La mauvaise surprise ce matin-là est que le billet pour le véhicule a quasiment doublé en prix, passant de 100$ à 140€. Le coût total du ferry s'élève alors à 268€, montant onéreux pour une courte traversée. La bonne surprise toutefois est que le ferry est en parfait état et l'embarquement se déroule sans aucun problème. 99% des passagers sont locaux et nous ne voyons aucun autre voyageur de notre genre. Nous voilà donc sur le ferry en route pour l'Egypte / continent africain !
A l'arrivée à Nuweiba, on se prépare mentalement pour les formalités d'entrée en Egypte qui sont souvent décrites comme un vrai cauchemar. La zone de douanes nous rappelle vaguement le marché de poisson à Dar es Salaam, Tanzanie. Des gens avec une montagne de bagages courent dans tous les sens, des officiels en uniforme ou pas, un parfait chaos sous 40˚ C.
La police de tourisme nous attendait dès la sortie du bateau donc nous ne suivons aucun ordre ni demande jusqu'à ce qu'il nous rejoigne aux douanes. Amed, officier de la police de tourisme, nous escorte dans chaque bureau (et il y en a aux quatre coins de cette zone) et gère les formalités et la tonne de paperasserie pour nous. Tout ce que nous avons à faire est de le suivre et régler les montants indiqués lorsque nécessaire. On obtient un permis de conduire égyptien ainsi que des plaques d'immatriculation en arabe. La dernière escorte d'Amer consiste à nous mener à la sortie de cette zone portuaire. En tout, cela nous aura pris à peu près 2 heures, sachant que sans son aide précieuse nous y serions certainement encore, avec un sérieux mal de tête en prime.
Info pratique pour voyageurs :
1. Après avoir quitté le ferry, vous devez rouler sur une rampe où le dessous du véhicule est vérifié, roulez doucement car la rampe est étroite.
2. Après avoir garé le véhicule pour inspection douanière, aller retirer de l'argent au distributeur automatique de la Banque du Caire (juste en face) qui accepte Mastercard et Maestro, il vous faudra environ 1,200 pounds égyptiens pour les formalités d'entrée en Egypte.
3. Quelqu'un vient relever le numéro du châssis et numéro de moteur (tout se passe facilement) et vous tendra un papier à conserver.
4. Attendez l'officier de la police de tourisme pour vous aider dans les formalités de passage.

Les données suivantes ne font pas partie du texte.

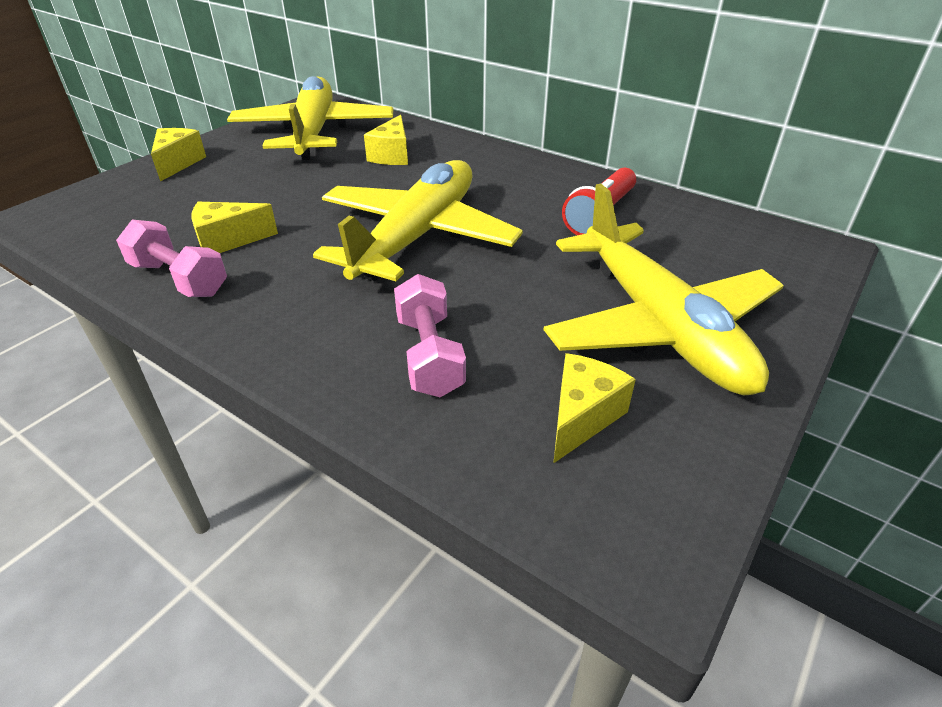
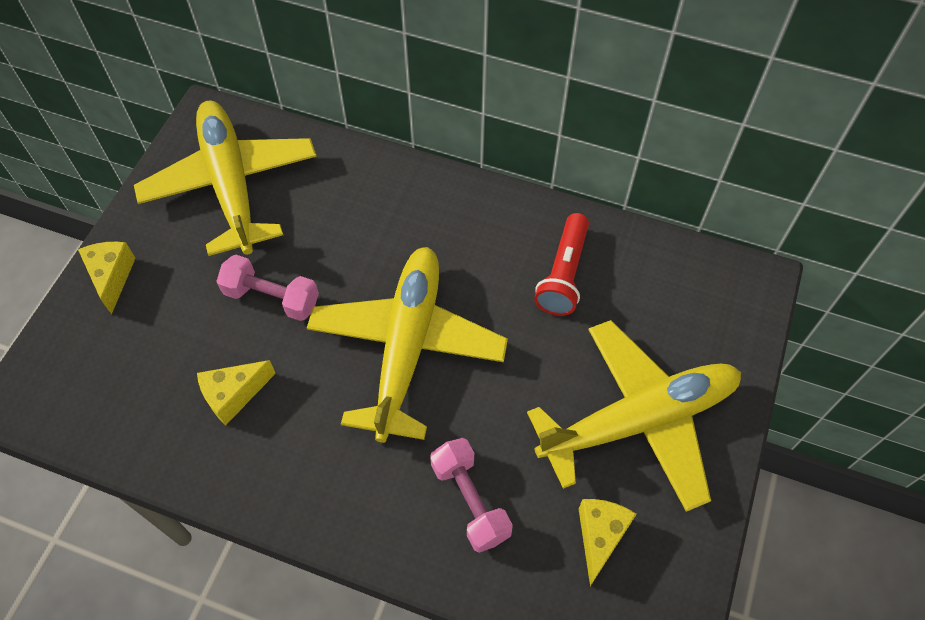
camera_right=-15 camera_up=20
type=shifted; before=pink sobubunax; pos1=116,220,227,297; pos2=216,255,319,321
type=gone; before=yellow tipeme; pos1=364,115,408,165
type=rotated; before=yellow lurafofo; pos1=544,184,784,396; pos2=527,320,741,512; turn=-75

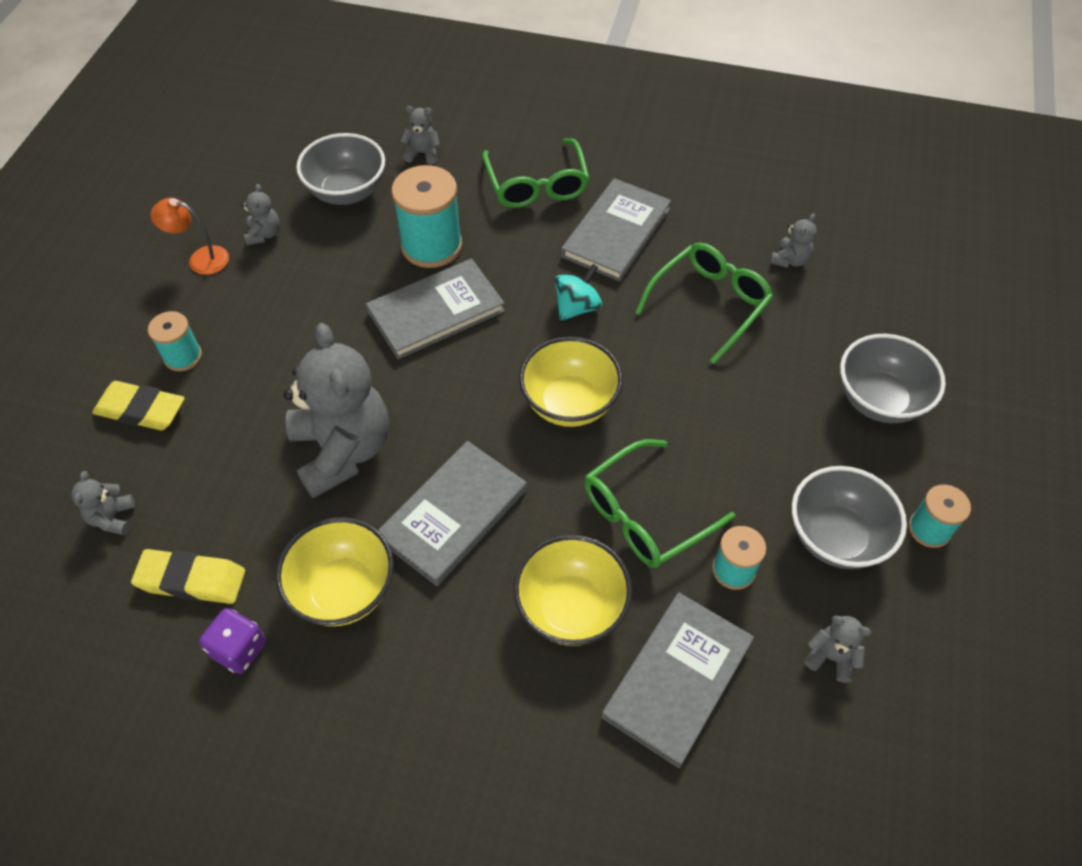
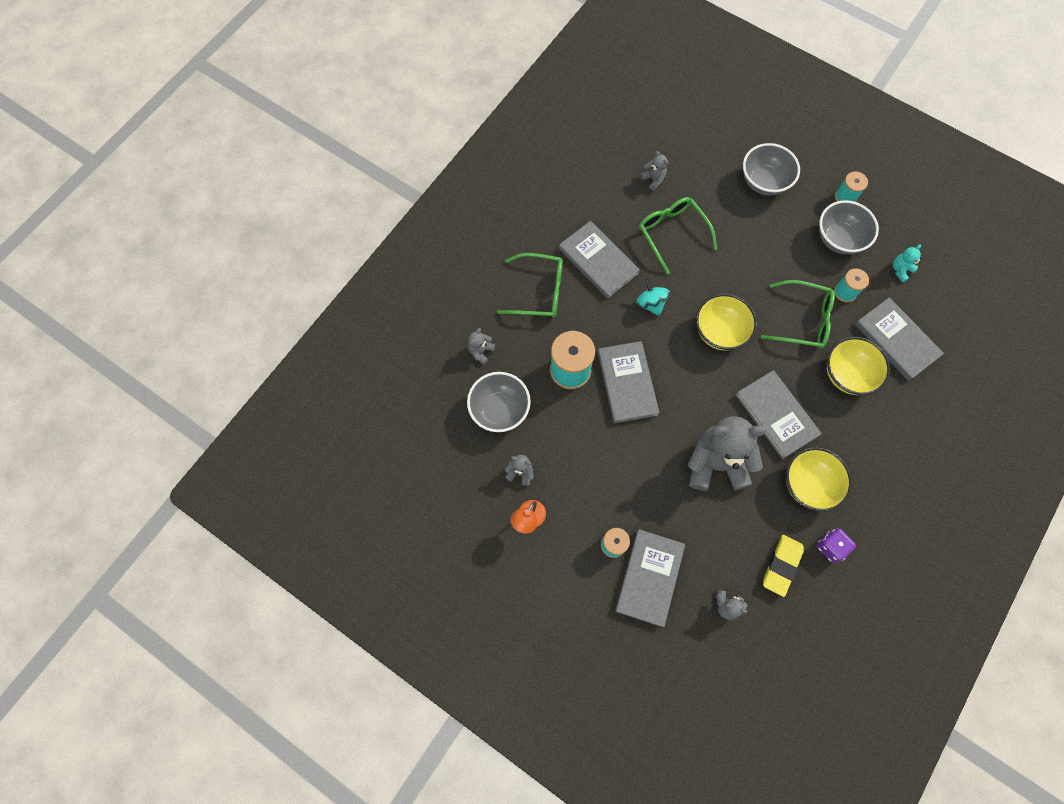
camera_right=-70 camera_up=15
type=swapped; before=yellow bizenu; after=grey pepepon; pos1=92,381,185,430; pos2=615,529,685,627
type=rotated; before=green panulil; pos1=584,439,735,568; pos2=761,280,835,349; turn=-60
type=repainted; before=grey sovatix; after=turquoise sovatix; pos1=804,616,871,683; pos2=893,245,922,283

5. Ignorez les demandes des autres qui viennent réclamer passeport ou carnet de passage, ne donnez rien jusqu'à ce que cet officier arrive.
6. Pensez à un don de Noël pour l'officier de la police de tourisme à la fin de la procédure.
7. Après avoir quitté le port, roulez vers le nord vers Sawa Camp (15km au nord de Nuweiba) N29 10,977 E34 43,244
Nous avons réglé les sommes suivantes au passage de frontière égyptienne (en pounds égyptiens) :
- Total douanes : 540
- Assurance véhicule : 520
- Plaques d'immatriculation : 20
- Don de Noël pour l'officier de la police de tourisme : à votre bon jugement
Le Sinaï est réputé pour être un havre de paix et de tranquillité avec des températures élevées en journée et raisonnablement tempérées la nuit. Par chance, une brise légère et régulière facilite le tout. Le camp Sawa est un petit paradis sur terre, un campement bédouin sur une plage de sable blanc au bord de la Mer Rouge. A seulement 50m de la plage, on plonge directement dans la barrière de corail peuplée de poissons multicolores. Du camp, il est également possible de rejoindre le monastère St Catherine et de grimper au Mont Sinaï durant la nuit afin d'admirer le levé de soleil au petit matin.
C'est d'ailleurs notre programme quand on arrivera enfin à quitter Salama et son camp Sawa si paisible. Puis nous remonterons vers Le Caire pour y faire les demandes de visas soudanais et éthiopien. L'ouest du Sinaï a apparemment quelques mines donc rester sur la route principale sera une obligation.